To answer the OP's question accurately, we're going to need more of the set-up.
 

Hambot

First Post
Standard experience for encounters was probably calculated on the assumption that PC's start with a 16 in their best stat, as per the suggested array after taking a race you like the look of that doesn't boost your awesome powers. I play with a girl who always does this (always an elf... always). If PC's aren't hitting all the time due to lack of optimization, the system still works out - I think the big thing for 4e is that it's defaults work well for casual groups. Hardcore players who know what they are doing will want the difficulty level cranked up to "advanced". Lower level monsters are great as big swarms, PC's feel cool and heroic cutting through them once in awhile.
 

James McMurray

First Post
It kinda depends on your definition of "blow through." PCs are supposed to destroy encounters of their level or lower (sometimes level +1) without breaking much of a sweat.
 

Gadget

Adventurer
Weren't people complaining in the 'grind' threads that even lower level challenges where the outcome was not really in doubt were taking too long (and thus grinding) due to high monster hit points and lower PC dps?

How things change from thread to thread.
 

BigCat

First Post
Thanks for your thoughts, folks. The setup probably was strongly to the party's advantage - soldiers and archers on a pretty much open area. The wizard managed to thrash the baddies with stinking cloud, and the fighter locked down the soldiers pretty quickly. A controller would have made a big difference.
 

LittleFuzzy

First Post
Weren't people complaining in the 'grind' threads that even lower level challenges where the outcome was not really in doubt were taking too long (and thus grinding) due to high monster hit points and lower PC dps?

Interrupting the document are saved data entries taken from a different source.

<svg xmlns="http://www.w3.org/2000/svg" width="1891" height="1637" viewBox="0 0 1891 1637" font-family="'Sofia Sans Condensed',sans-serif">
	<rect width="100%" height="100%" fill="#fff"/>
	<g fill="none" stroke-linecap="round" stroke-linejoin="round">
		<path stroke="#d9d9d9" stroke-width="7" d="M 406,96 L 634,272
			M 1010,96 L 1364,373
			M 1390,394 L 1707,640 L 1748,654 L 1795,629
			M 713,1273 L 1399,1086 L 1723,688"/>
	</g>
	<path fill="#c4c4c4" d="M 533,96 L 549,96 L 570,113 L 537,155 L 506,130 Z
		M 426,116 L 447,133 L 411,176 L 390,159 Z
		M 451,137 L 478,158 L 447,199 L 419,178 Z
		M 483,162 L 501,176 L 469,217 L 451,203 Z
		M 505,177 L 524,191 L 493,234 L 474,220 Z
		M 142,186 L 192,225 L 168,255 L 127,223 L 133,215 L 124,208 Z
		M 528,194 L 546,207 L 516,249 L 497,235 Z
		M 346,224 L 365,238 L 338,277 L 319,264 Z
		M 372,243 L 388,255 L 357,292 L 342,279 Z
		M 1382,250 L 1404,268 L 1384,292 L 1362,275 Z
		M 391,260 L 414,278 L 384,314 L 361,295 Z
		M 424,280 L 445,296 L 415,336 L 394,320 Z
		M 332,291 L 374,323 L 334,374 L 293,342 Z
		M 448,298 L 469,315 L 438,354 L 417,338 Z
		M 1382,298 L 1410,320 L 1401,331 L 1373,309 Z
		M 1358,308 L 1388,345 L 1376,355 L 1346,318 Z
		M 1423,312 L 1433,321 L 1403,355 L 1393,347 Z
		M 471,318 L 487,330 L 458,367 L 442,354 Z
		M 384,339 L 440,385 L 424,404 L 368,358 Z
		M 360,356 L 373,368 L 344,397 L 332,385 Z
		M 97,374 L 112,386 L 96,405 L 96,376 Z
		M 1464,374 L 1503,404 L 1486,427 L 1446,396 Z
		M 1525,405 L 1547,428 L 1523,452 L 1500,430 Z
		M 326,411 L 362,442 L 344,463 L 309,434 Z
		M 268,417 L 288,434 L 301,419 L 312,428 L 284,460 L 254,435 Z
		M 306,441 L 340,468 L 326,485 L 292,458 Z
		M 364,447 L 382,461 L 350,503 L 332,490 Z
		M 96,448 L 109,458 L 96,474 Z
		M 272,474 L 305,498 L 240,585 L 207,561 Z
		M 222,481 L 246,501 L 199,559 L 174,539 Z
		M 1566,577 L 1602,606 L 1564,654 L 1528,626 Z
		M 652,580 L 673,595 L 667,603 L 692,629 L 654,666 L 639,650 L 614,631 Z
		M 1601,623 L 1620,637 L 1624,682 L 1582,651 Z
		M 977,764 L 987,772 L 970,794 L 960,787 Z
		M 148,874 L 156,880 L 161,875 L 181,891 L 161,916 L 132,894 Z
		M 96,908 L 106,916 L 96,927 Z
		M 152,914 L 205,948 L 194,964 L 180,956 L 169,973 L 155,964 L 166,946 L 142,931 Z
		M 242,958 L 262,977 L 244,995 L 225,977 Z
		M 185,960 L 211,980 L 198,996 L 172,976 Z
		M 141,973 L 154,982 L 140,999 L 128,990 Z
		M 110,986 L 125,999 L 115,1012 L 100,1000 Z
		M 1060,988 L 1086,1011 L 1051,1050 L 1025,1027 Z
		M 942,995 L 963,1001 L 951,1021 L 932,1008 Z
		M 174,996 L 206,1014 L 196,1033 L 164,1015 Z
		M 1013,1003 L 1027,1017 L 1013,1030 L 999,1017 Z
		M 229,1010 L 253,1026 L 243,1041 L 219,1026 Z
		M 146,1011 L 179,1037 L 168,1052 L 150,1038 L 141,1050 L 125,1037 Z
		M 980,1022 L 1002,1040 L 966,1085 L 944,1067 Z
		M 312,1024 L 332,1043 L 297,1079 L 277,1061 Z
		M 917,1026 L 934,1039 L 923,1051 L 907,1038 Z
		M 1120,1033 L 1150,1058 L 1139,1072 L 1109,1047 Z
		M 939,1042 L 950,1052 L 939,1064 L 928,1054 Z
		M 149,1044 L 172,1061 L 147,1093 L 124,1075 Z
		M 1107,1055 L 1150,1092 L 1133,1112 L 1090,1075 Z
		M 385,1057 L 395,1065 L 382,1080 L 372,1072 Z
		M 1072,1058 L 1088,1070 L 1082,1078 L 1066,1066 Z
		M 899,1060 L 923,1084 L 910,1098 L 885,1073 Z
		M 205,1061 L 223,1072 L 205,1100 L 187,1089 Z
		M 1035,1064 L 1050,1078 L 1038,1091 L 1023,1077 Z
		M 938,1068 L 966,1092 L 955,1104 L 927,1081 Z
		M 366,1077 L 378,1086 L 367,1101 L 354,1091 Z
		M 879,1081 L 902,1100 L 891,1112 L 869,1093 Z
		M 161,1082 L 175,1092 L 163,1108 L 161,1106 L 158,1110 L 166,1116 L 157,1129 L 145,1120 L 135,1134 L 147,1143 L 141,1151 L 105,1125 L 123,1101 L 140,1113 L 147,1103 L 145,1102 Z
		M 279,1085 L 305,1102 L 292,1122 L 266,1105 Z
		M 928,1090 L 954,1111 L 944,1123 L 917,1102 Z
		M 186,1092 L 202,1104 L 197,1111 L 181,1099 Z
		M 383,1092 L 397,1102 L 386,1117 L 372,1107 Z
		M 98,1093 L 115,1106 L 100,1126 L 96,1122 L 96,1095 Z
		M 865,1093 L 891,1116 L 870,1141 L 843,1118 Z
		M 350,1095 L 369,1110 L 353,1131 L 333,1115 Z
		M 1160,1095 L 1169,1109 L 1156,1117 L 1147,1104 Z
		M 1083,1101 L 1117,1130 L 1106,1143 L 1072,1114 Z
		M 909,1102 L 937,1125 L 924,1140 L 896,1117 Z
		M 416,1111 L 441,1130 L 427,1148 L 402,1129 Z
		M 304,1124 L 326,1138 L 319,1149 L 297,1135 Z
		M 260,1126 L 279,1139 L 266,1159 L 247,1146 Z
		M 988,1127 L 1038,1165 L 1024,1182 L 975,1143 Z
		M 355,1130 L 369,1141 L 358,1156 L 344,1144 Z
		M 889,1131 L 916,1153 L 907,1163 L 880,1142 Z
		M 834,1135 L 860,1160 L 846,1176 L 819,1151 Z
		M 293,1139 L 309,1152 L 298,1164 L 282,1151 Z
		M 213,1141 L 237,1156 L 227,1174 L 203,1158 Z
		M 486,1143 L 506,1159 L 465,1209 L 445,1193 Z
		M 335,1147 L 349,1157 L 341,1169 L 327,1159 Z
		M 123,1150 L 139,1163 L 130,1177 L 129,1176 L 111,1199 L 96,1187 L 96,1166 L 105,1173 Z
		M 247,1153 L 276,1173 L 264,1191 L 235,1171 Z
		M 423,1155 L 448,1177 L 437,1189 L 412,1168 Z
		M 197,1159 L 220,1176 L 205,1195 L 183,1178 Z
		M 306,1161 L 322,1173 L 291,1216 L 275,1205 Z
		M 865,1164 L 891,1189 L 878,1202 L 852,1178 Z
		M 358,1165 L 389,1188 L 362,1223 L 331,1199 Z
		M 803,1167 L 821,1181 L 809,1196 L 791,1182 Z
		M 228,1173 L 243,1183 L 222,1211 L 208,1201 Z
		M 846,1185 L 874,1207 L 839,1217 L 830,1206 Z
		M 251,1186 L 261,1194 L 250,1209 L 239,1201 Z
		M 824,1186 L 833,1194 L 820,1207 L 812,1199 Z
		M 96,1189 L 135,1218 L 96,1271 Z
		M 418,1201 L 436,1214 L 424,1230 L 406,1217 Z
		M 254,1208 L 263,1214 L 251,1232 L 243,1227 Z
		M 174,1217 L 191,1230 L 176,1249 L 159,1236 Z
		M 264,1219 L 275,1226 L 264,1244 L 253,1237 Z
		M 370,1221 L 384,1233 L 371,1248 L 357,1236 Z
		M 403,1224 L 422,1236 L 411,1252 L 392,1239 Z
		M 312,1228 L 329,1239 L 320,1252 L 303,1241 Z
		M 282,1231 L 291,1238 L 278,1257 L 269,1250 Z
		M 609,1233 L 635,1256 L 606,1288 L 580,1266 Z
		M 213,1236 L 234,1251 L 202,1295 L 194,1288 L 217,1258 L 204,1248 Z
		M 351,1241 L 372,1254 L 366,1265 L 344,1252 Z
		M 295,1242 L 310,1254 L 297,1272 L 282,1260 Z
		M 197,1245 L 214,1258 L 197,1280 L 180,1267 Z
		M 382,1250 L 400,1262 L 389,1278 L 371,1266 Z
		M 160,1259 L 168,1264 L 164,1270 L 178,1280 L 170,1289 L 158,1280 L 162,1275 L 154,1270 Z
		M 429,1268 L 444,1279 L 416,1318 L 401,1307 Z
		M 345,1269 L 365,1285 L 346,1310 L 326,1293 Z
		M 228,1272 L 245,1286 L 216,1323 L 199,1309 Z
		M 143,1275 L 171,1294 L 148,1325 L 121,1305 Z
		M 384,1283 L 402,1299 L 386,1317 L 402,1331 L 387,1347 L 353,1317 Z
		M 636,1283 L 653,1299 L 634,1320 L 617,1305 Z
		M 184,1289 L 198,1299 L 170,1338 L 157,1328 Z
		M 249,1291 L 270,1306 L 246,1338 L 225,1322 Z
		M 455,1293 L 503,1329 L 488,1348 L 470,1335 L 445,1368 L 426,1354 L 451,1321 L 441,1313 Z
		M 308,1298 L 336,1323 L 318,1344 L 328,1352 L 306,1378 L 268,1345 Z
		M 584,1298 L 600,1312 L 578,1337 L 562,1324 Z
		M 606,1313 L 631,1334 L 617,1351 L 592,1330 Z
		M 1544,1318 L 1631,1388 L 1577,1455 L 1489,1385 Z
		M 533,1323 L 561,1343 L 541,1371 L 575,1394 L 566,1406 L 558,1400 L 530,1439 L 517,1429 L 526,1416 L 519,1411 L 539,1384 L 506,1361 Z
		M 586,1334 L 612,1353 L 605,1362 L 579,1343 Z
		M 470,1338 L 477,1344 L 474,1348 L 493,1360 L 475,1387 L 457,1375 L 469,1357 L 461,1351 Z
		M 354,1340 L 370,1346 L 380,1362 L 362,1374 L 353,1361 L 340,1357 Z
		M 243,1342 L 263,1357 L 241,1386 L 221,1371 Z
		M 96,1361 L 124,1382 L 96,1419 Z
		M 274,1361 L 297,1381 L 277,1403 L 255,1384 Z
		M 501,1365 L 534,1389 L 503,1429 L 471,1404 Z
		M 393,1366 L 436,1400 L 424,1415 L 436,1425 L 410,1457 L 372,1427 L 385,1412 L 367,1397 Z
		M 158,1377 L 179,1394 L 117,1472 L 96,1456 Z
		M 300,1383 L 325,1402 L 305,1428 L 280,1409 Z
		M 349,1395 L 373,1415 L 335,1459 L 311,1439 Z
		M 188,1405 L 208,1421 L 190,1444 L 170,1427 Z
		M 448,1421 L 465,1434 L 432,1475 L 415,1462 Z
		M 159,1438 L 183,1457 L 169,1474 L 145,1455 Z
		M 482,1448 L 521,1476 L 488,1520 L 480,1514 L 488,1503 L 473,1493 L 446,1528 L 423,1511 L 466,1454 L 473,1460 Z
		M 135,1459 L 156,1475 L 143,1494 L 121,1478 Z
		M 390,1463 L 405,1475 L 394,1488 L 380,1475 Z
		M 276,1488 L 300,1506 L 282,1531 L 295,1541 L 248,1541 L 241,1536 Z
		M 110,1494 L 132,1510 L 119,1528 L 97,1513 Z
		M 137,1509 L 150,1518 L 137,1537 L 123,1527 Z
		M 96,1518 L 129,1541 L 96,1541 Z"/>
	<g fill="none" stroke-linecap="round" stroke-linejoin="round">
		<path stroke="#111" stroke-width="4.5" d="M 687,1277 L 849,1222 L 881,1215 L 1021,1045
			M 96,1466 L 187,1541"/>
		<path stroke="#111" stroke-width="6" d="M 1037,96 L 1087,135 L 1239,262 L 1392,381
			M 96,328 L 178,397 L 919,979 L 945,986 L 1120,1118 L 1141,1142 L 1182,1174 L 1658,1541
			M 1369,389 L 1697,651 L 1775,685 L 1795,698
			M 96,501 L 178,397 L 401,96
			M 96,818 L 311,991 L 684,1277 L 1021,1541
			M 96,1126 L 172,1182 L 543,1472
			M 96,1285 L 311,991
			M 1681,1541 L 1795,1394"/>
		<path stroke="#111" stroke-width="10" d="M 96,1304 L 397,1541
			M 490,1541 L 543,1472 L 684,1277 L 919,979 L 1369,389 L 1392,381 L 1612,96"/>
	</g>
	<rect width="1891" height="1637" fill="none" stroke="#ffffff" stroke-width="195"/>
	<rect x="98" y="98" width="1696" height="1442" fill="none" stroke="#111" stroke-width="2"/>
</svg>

How things change from thread to thread.

Not so much a change, just a different emphasis. The grindspace threads acknowledge that some mobs are easier, some are harder, depending on what the party is composed of, and that you can do things besides play with monster types or levels to make things challenging. It's primarily interested in how to make encounters spicy and fun, while this thread asks "is it possible to run lower-level monsters and still have a challenging encounter." How to mix things up, as opposed to how to do X encounter. You can do X encounter but you have to design it in such a way that the inherent easiness of the monsters is compensated for. There are only so many ways to do that and if you just keep doing that you will end up running into "grind-space."